In “L’esercito, le minoranze e il separatismo in Russia: aspetti politico-religiosi. Il caso ceceno” Alessandro Milani evidenzia come la frustrazione delle minoranze russe (ceceni, daghestani, ecc.) per le condizioni di inferiorità e sfruttamento in cui versano – alto è il tributo di vittime che stanno pagando nella guerra in Ucraina – potrebbe indurle a riaprire il fronte interno del separatismo.

Dai famosi Buddha di Bamiyan distrutti dai talebani al prezioso sito archeologico di Ai Khanum. Dalle rovine del centro monastico di Hadda alla Pompei orientale di Mes Aynak. Nel racconto di Mariasole Garacci (“I tesori perduti dell’Afghanistan”) l’incredibile e dolorosa storia moderna dell’archeologia afghana, tra incuria e conflitti armati, saccheggi e ondate iconoclaste.

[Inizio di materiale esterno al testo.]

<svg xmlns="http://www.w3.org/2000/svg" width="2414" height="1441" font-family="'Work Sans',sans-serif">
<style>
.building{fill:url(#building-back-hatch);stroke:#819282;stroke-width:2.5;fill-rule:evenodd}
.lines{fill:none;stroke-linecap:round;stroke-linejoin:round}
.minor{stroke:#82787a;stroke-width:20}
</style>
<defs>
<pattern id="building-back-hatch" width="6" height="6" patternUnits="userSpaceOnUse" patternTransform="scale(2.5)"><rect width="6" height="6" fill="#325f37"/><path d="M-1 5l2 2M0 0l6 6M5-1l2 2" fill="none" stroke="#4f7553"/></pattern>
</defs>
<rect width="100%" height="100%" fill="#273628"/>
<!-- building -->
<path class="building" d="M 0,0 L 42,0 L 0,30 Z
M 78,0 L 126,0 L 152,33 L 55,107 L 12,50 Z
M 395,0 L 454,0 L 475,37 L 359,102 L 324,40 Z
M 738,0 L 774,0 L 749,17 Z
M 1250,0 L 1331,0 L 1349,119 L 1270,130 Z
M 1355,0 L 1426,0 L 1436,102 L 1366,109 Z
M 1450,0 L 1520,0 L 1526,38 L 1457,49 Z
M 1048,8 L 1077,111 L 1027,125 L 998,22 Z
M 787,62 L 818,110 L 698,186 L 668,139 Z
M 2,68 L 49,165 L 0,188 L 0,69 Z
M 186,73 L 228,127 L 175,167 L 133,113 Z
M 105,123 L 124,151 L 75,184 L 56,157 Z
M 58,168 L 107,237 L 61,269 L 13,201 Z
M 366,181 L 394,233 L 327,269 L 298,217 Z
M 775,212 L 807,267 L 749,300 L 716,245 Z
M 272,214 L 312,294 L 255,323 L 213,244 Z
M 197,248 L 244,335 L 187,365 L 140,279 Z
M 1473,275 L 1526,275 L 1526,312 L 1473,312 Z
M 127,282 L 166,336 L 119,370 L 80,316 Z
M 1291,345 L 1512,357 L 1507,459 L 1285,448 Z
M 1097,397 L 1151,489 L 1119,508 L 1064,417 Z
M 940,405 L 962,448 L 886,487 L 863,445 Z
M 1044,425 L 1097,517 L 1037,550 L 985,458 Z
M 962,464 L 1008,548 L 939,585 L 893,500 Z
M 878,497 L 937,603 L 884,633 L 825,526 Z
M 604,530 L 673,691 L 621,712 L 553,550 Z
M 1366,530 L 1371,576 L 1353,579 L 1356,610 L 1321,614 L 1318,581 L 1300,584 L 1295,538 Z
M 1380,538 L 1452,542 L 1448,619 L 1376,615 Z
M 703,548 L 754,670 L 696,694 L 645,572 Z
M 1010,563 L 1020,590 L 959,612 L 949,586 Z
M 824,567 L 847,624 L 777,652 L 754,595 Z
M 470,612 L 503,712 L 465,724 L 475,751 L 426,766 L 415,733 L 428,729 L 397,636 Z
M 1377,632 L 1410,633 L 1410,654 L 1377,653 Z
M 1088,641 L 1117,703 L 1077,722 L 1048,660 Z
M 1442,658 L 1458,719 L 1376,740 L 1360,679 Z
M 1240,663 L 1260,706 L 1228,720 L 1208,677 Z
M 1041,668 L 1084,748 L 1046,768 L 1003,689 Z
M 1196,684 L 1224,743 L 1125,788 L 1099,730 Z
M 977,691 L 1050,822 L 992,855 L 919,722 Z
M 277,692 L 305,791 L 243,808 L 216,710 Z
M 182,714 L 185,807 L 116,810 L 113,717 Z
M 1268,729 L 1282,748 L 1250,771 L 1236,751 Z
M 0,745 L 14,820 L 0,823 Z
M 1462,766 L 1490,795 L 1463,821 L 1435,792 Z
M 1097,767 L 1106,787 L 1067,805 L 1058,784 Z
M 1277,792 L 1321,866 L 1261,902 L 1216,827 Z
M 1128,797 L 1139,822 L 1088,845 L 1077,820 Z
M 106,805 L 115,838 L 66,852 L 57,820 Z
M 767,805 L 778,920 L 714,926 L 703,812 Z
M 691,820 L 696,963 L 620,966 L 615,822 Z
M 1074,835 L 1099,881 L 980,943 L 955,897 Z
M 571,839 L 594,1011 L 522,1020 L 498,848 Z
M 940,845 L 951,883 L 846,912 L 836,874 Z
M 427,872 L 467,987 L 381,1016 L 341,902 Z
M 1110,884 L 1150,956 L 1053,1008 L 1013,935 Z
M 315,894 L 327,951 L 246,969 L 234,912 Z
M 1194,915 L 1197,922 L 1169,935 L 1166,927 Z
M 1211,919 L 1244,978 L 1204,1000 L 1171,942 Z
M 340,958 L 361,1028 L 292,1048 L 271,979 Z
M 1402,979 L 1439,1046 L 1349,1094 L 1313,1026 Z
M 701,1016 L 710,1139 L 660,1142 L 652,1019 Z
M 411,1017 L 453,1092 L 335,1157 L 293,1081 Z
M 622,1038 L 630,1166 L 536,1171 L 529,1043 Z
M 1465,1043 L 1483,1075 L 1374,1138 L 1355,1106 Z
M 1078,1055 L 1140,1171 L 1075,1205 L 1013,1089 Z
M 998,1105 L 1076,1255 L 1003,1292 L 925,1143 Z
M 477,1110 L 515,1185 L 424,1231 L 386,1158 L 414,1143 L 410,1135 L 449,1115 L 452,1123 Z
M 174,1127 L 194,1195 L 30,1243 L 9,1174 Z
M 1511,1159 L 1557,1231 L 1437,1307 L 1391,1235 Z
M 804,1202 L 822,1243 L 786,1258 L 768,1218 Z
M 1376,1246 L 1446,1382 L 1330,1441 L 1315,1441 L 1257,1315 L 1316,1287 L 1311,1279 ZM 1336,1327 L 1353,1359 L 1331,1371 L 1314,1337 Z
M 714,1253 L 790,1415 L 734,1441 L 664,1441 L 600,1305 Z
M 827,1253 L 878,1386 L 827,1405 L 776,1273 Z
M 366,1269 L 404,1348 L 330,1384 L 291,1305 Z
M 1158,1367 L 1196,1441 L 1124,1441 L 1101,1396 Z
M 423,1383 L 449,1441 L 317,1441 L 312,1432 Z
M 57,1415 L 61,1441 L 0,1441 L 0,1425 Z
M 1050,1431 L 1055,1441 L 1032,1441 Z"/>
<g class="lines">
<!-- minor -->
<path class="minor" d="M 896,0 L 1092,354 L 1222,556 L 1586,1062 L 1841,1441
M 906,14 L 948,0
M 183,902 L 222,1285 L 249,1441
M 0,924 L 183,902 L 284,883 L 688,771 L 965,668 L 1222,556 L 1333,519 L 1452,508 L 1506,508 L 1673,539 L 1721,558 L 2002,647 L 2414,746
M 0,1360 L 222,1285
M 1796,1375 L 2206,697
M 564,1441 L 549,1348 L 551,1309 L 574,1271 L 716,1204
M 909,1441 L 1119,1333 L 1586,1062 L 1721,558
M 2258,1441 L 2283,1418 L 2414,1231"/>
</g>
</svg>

Inventata da Christian Hahnemann sulla base del principio del “simile che cura il simile”, l’omeopatia è una pratica medica la cui efficacia terapeutica non è mai stata scientificamente dimostrata. L’approfondimento di Silvano Fuso: “Il 10 aprile si festeggia l’omeopatia, ma rimane una non-scienza”.

Chiude il numero Bad Boys. Sindacalisti in divisa, un articolo di Maurizio Franco sul movimento sotterraneo di poliziotti democratici, appoggiato dai partiti politici della sinistra e da Cgil, Cisl e Uil, che nel 1981 riuscì a dare vita al Siulp, il sindacato unitario dei lavoratori della polizia. Una conquista fondamentale per la democratizzazione del Paese.